*Work to be completed*
From the records below, copy every line that contains the string "cookies".

*Material shown*
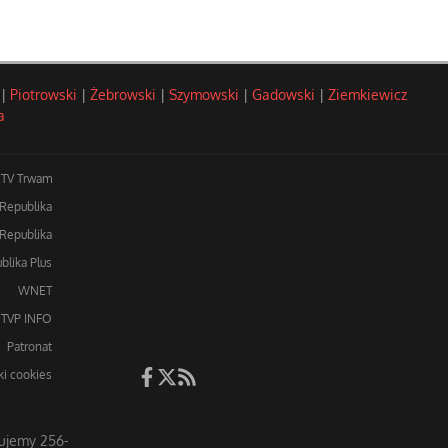
|
Piotrowski
|
Żebrowski
|
Szymowski
|
Gadowski
|
Ziemkiewicz
a
TV Trwam
 Republika
Republika
blika Plus
WNET
TVP INFO
Patronat
iki cookies
ujemy 256-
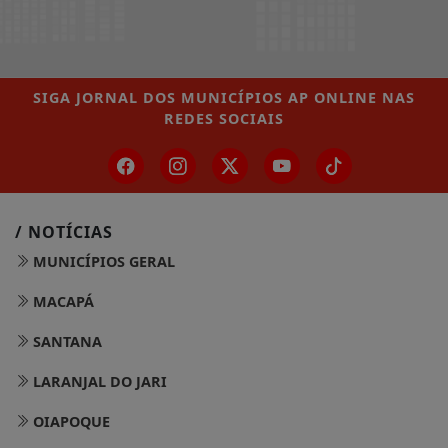
SIGA
JORNAL DOS MUNICÍPIOS AP ONLINE
NAS
REDES SOCIAIS
/ NOTÍCIAS
MUNICÍPIOS GERAL
MACAPÁ
SANTANA
LARANJAL DO JARI
OIAPOQUE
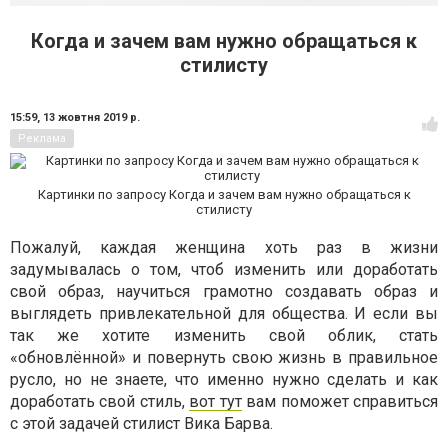
Когда и зачем вам нужно обращаться к
стилисту
15:59,
13 жовтня 2019 р.
Реклама
Картинки по запросу Когда и зачем вам нужно обращаться к
стилисту
Пожалуй, каждая женщина хоть раз в жизни
задумывалась о том, чтоб изменить или доработать
свой образ, научиться грамотно создавать образ и
выглядеть привлекательной для общества. И если вы
так же хотите изменить свой облик, стать
«обновлённой» и повернуть свою жизнь в правильное
русло, но не знаете, что именно нужно сделать и как
доработать свой стиль,
вот тут
вам поможет справиться
с этой задачей стилист Вика Барва.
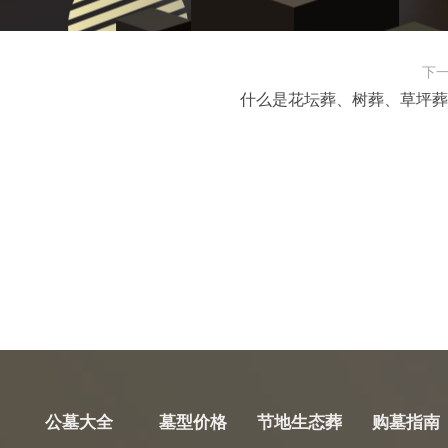
下
什么是花坛葬、树葬、草坪葬
公墓大全
墓型价格
节地生态葬
购墓指南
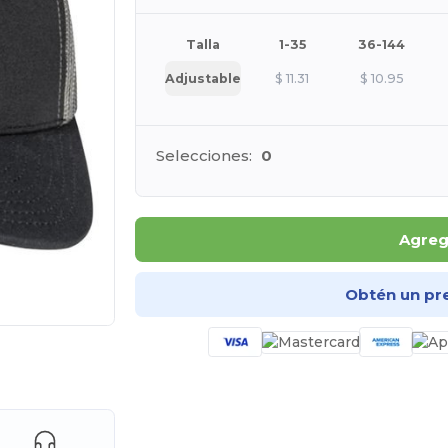
Talla
1-35
36-144
Adjustable
$
11.31
$
10.95
Selecciones:
0
Agrega
Obtén un pr
e AQUÍ!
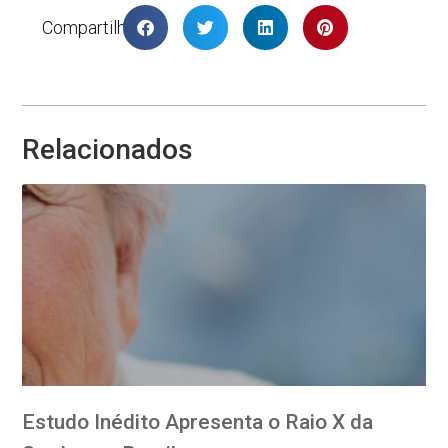
Compartilhar
Relacionados
Estudo Inédito Apresenta o Raio X da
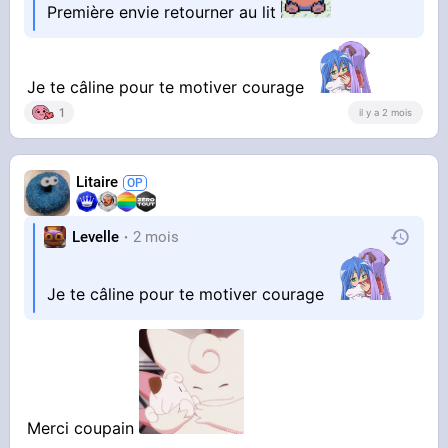
Première envie retourner au lit
Je te câline pour te motiver courage
1
il y a 2 mois
Litaire
Levelle
2 mois
Je te câline pour te motiver courage
Merci coupain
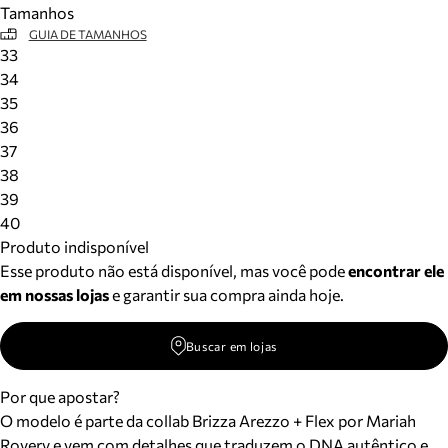
Tamanhos
Meus pedidos
GUIA DE TAMANHOS
Acompanhe seus pedidos e solicite devoluções.
33
34
35
36
37
38
39
40
Produto indisponível
Esse produto não está disponível, mas você pode
encontrar ele
em nossas lojas
e garantir sua compra ainda hoje.
Buscar em lojas
Por que apostar?
O modelo é parte da collab Brizza Arezzo + Flex por Mariah
Rovery e vem com detalhes que traduzem o DNA autêntico e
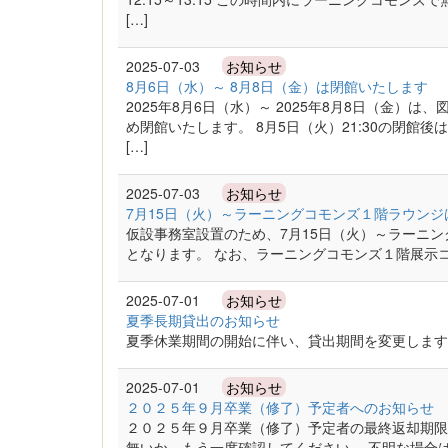
[…]
2025-07-03
お知らせ
8月6日（水）～ 8月8日（金）は閉館いたします
2025年8月6日（水）～ 2025年8月8日（金
め閉館いたします。 8月5日（火）21:30の閉館
[…]
2025-07-03
お知らせ
7月15日（火）～ラーニングコモンズ１階ラウン
仮設事務室設置のため、7月15日（火）～ラーニ
となります。 なお、ラーニングコモンズ１階展示
2025-07-01
お知らせ
夏季長期貸出のお知らせ
夏季休業期間の開始に伴い、貸出期間を変更します
2025-07-01
お知らせ
２０２５年９月卒業（修了）予定者へのお知らせ
２０２５年９月卒業（修了）予定者の最終返却期限
無いか、もう一度確認してください。 不明な場合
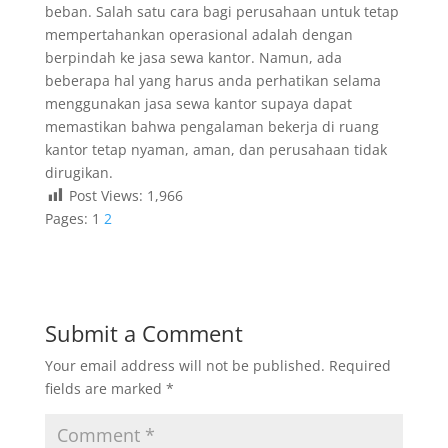
beban. Salah satu cara bagi perusahaan untuk tetap
mempertahankan operasional adalah dengan
berpindah ke jasa sewa kantor. Namun, ada
beberapa hal yang harus anda perhatikan selama
menggunakan jasa sewa kantor supaya dapat
memastikan bahwa pengalaman bekerja di ruang
kantor tetap nyaman, aman, dan perusahaan tidak
dirugikan.
Post Views:
1,966
Pages:
1
2
Submit a Comment
Your email address will not be published.
Required
fields are marked
*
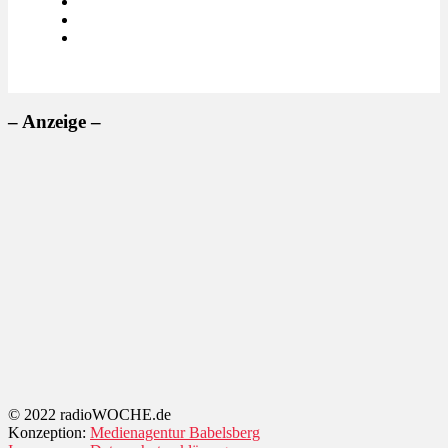
– Anzeige –
© 2022 radioWOCHE.de
Konzeption:
Medienagentur Babelsberg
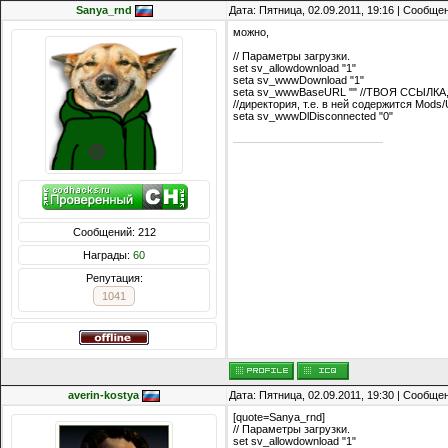
Sanya_rnd
Дата: Пятница, 02.09.2011, 19:16 | Сообще
можно,
// Параметры загрузки.
set sv_allowdownload "1"
seta sv_wwwDownload "1"
seta sv_wwwBaseURL "" //ТВОЯ ССЫЛКА, н
//директория, т.е. в ней содержится Mods
seta sv_wwwDlDisconnected "0"
Сообщений: 212
Награды:
60
Репутация:
1041
averin-kostya
Дата: Пятница, 02.09.2011, 19:30 | Сообще
[quote=Sanya_rnd]
// Параметры загрузки.
set sv_allowdownload "1"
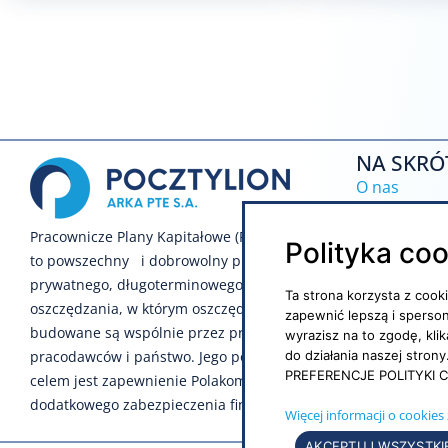
NA SKRÓ
O nas
Inwestycje
Pracownicze Plany Kapitałowe (PPK)
Polityka co
to powszechny i dobrowolny program
Notowania
prywatnego, długoterminowego
Ta strona korzysta z cook
Regulamin s
oszczędzania, w którym oszczędności
zapewnić lepszą i sperso
budowane są wspólnie przez pracowników,
wyrazisz na to zgodę, kli
Polityka pr
pracodawców i państwo. Jego podstawowym
do działania naszej stro
PREFERENCJE POLITYKI C
Polityka soc
celem jest zapewnienie Polakom
dodatkowego zabezpieczenia finansowego.
Więcej informacji o cookies 
AKCEPTUJ WSZYSTKI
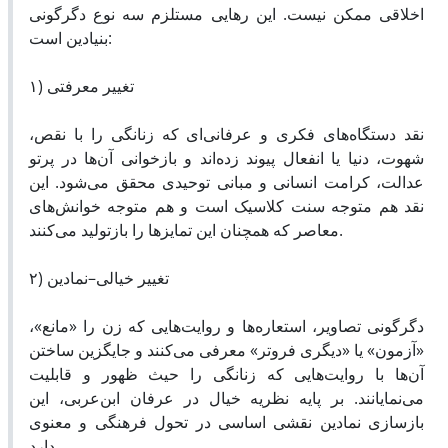
اخلاقی ممکن نیست. این رهایی مستلزم سه نوع دگرگونی
بنیادین است:
۱) تغییر معرفتی
نقد دستگاه‌های فکری و عرفانی‌ای که زنانگی را با نقص،
شهوت، دنیا یا انفعال پیوند زده‌اند و بازخوانی آن‌ها در پرتو
عدالت، کرامت انسانی و مبانی توحیدی محقق می‌شود. این
نقد هم متوجه سنت کلاسیک است و هم متوجه خوانش‌های
معاصر که همچنان این تمایزها را بازتولید می‌کنند.
۲) تغییر خیالی–نمادین
دگرگونی تصاویر، استعاره‌ها و روایت‌هایی که زن را «مانع»،
«آزمون» یا «دیگری فروتر» معرفی می‌کنند و جایگزین ساختن
آن‌ها با روایت‌هایی که زنانگی را حیث ظهور و قابلیت
می‌نمایانند. بر پایه نظریه خیال در عرفان ابن‌عربی، این
بازسازی نمادین نقشی اساسی در تحول فرهنگی و معنوی
دارد .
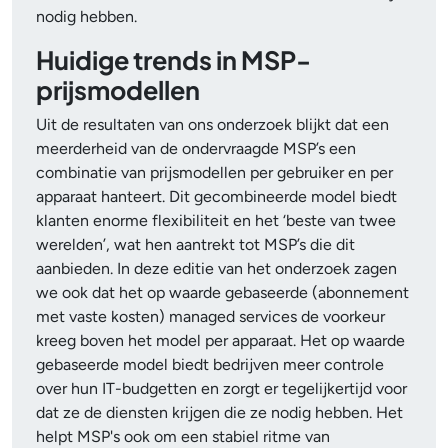
nodig hebben.
Huidige trends in MSP-
prijsmodellen
Uit de resultaten van ons onderzoek blijkt dat een
meerderheid van de ondervraagde MSP’s een
combinatie van prijsmodellen per gebruiker en per
apparaat hanteert. Dit gecombineerde model biedt
klanten enorme flexibiliteit en het ‘beste van twee
werelden’, wat hen aantrekt tot MSP’s die dit
aanbieden. In deze editie van het onderzoek zagen
we ook dat het op waarde gebaseerde (abonnement
met vaste kosten) managed services de voorkeur
kreeg boven het model per apparaat. Het op waarde
gebaseerde model biedt bedrijven meer controle
over hun IT-budgetten en zorgt er tegelijkertijd voor
dat ze de diensten krijgen die ze nodig hebben. Het
helpt MSP's ook om een stabiel ritme van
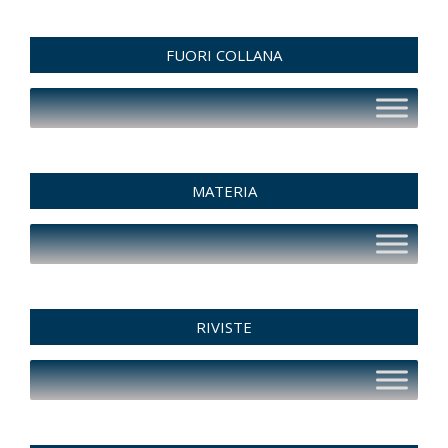
FUORI COLLANA
MATERIA
RIVISTE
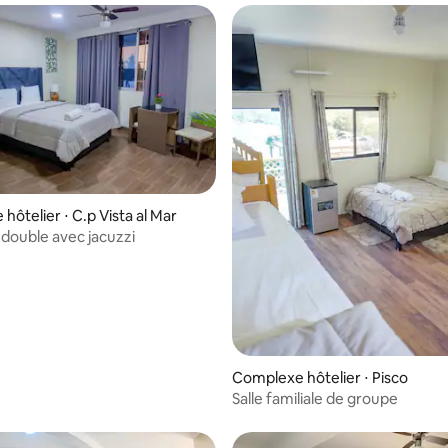
hôtelier ⋅ C.p Vista al Mar
ouble avec jacuzzi
Complexe hôtelier ⋅ Pisco
Salle familiale de groupe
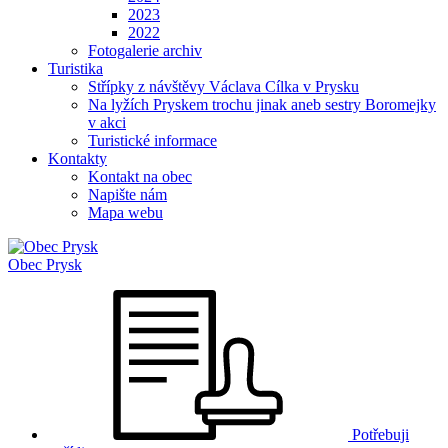
2023
2022
Fotogalerie archiv
Turistika
Střípky z návštěvy Václava Cílka v Prysku
Na lyžích Pryskem trochu jinak aneb sestry Boromejky
v akci
Turistické informace
Kontakty
Kontakt na obec
Napište nám
Mapa webu
Obec
Prysk
Potřebuji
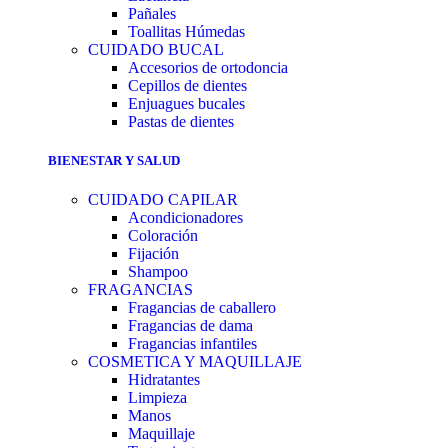
Pañales
Toallitas Húmedas
CUIDADO BUCAL
Accesorios de ortodoncia
Cepillos de dientes
Enjuagues bucales
Pastas de dientes
BIENESTAR Y SALUD
CUIDADO CAPILAR
Acondicionadores
Coloración
Fijación
Shampoo
FRAGANCIAS
Fragancias de caballero
Fragancias de dama
Fragancias infantiles
COSMETICA Y MAQUILLAJE
Hidratantes
Limpieza
Manos
Maquillaje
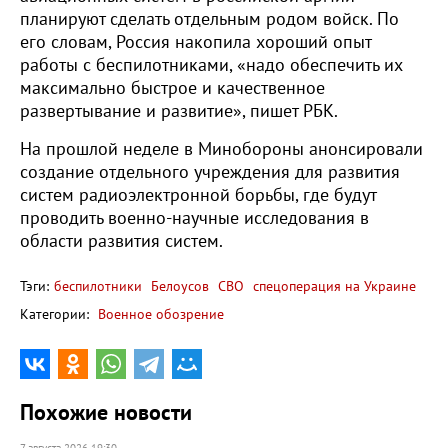
планируют сделать отдельным родом войск. По
его словам, Россия накопила хороший опыт
работы с беспилотниками, «надо обеспечить их
максимально быстрое и качественное
развертывание и развитие», пишет РБК.
На прошлой неделе в Минобороны анонсировали
создание отдельного учреждения для развития
систем радиоэлектронной борьбы, где будут
проводить военно-научные исследования в
области развития систем.
Тэги:
беспилотники
Белоусов
СВО
спецоперация на Украине
Категории:
Военное обозрение
Похожие новости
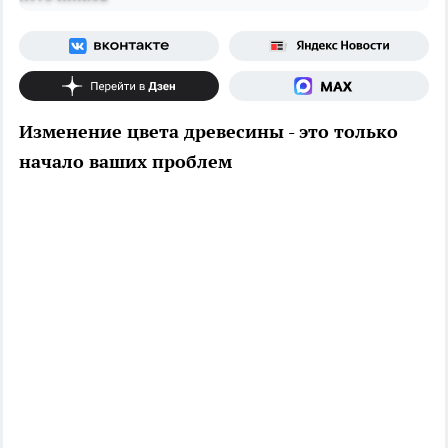
Изменение цвета древесины - это только
начало ваших проблем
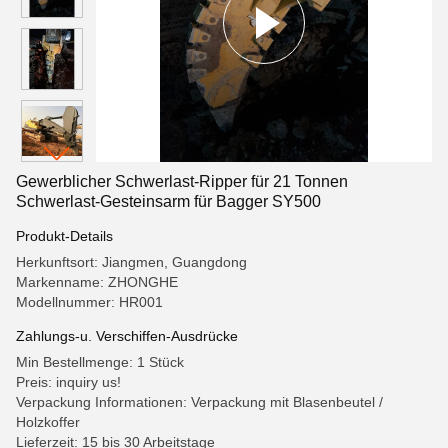
Gewerblicher Schwerlast-Ripper für 21 Tonnen
Schwerlast-Gesteinsarm für Bagger SY500
Produkt-Details
Herkunftsort: Jiangmen, Guangdong
Markenname: ZHONGHE
Modellnummer: HR001
Zahlungs-u. Verschiffen-Ausdrücke
Min Bestellmenge: 1 Stück
Preis: inquiry us!
Verpackung Informationen: Verpackung mit Blasenbeutel /
Holzkoffer
Lieferzeit: 15 bis 30 Arbeitstage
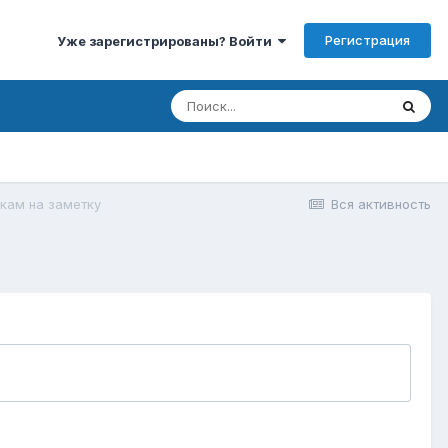
Регистрация
Уже зарегистрированы? Войти
кам на заметку
Вся активность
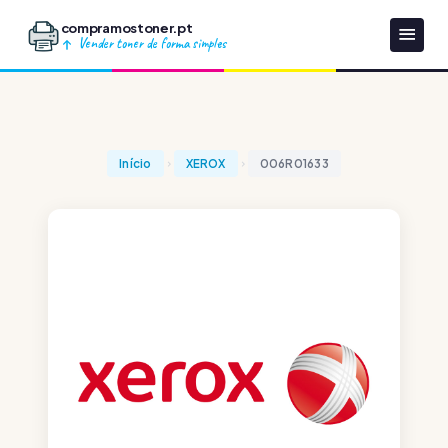
compramostoner.pt
Vender toner de forma simples
Início
XEROX
006R01633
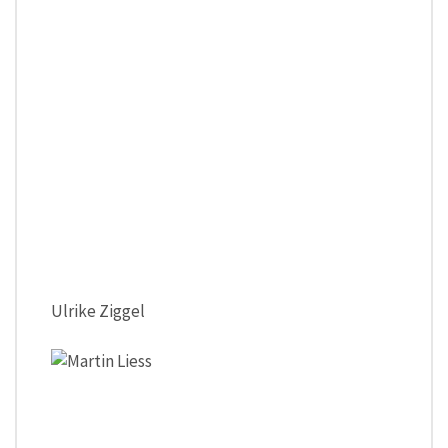
Ulrike Ziggel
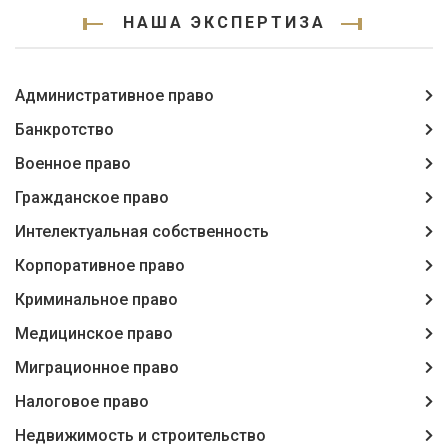
НАША ЭКСПЕРТИЗА
Административное право
Банкротство
Военное право
Гражданское право
Интелектуальная собственность
Корпоративное право
Криминальное право
Медицинское право
Миграционное право
Налоговое право
Недвижимость и строительство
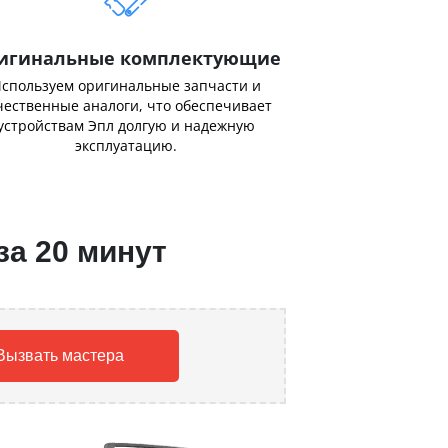
игинальные комплектующие
спользуем оригинальные запчасти и
чественные аналоги, что обеспечивает
устройствам Эпл долгую и надежную
эксплуатацию.
за 20 минут
Вызвать мастера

*Written solution*
iki cookies
Więcej informacji o cookies 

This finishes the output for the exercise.